Stellar and Substellar Astrophysics with Extreme Adaptive Optics

To date the majority of planets known to exist outside of our solar system (exoplanets) have been discovered indirectly, yet the direct detection of exoplanets is the future of exoplanet characterization. Searching for signs of life (biosignatures) on worlds beyond our solar system through the next generation of ground-based extremely large telescopes is one of the top priorities for the next decade of astronomy. Yet this is extremely challenging from a technological perspective in that planets are very close to their host stars and very faint, making it difficult to disentangle the faint planet signal from the star. The Extreme Wavefront Control Lab at Steward Observatory is developing technology and methodology for this challenging science through the MagAO-X instrument, an extreme high-contrast imaging instrument on the 6.5~m Magellan Clay Telescope and a pathfinder for the high contrast imager GMagAO-X which will be part of the upcoming 24.5~m Giant Magellan Telescope planned for the 2030s.

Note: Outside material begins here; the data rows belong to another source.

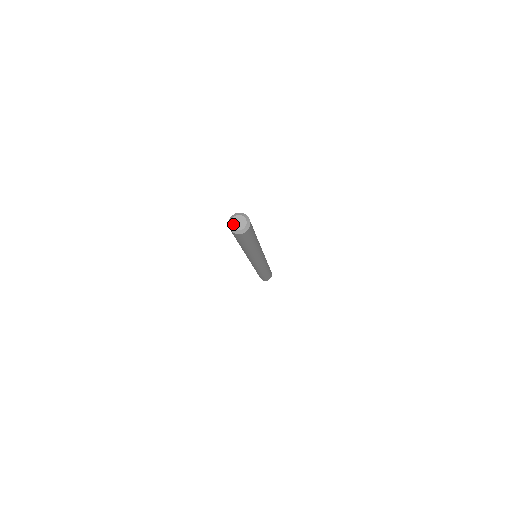
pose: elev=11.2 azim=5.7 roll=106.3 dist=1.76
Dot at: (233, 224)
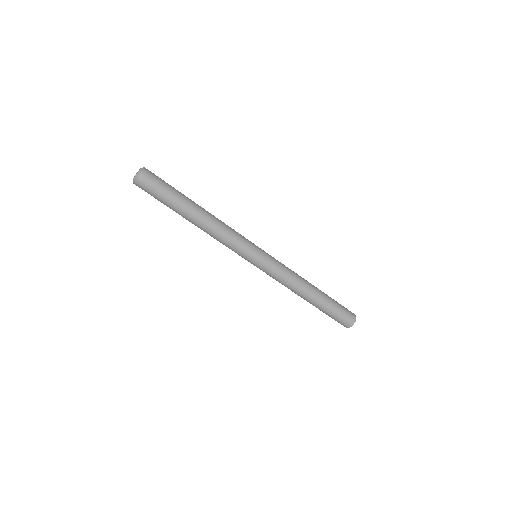
Dot at: (133, 178)
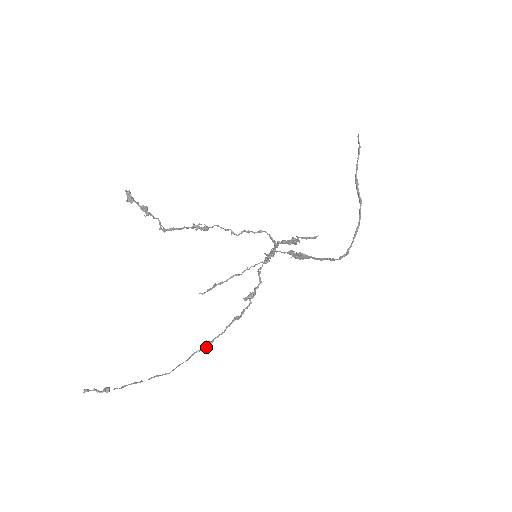
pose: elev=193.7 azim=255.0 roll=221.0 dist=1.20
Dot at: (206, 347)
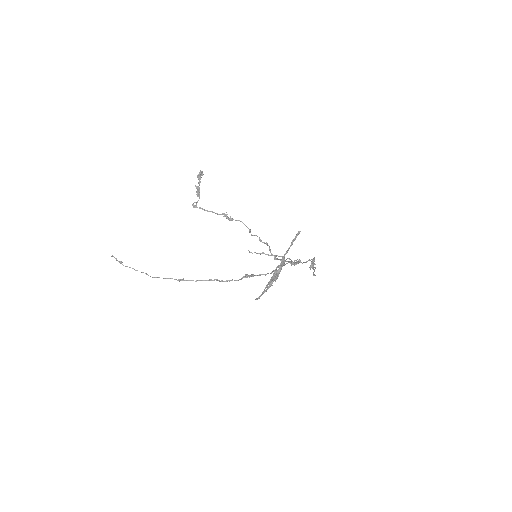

In my PhD work at the University of Arizona I have employed the capabilities of MagAO-X, and it's predecessor MagAO, for stellar and substellar astrophysical research. In this work I will describe how we achieve high-contrast imaging with MagAO-X, a survey I analyzed using binary stars for data reduction, a survey I designed using the power of MagAO-X for exoplanet science through white dwarf stars in binaries, and simulation work I am conducting preparing for exoplanet detections through reflected light with MagAO-X and GMagAO-X.